(Dataset excerpts)
——————————

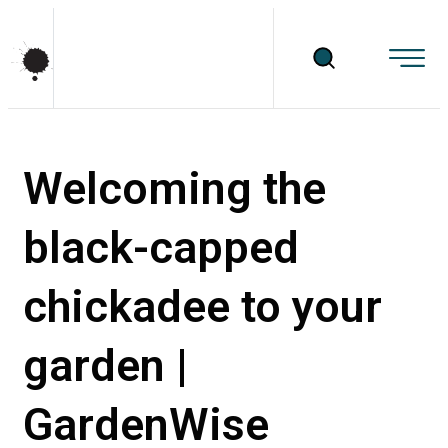
Welcoming the
black-capped
chickadee to your
garden |
GardenWise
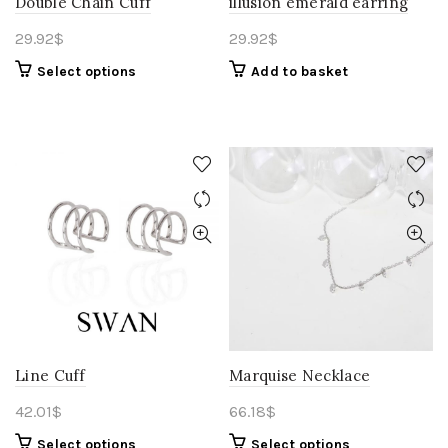
Double Chain Cuff
illusion emerald earring
29.92
$
29.92
$
Select options
Add to basket
Line Cuff
Marquise Necklace
42.01
$
66.18
$
Select options
Select options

——————————

Copy the text of every row above word for word, leaving out the pictures.

Welcoming the
black-capped
chickadee to your
garden |
GardenWise
Double Chain Cuff
illusion emerald earring
29.92
$
29.92
$
Select options
Add to basket
Line Cuff
Marquise Necklace
42.01
$
66.18
$
Select options
Select options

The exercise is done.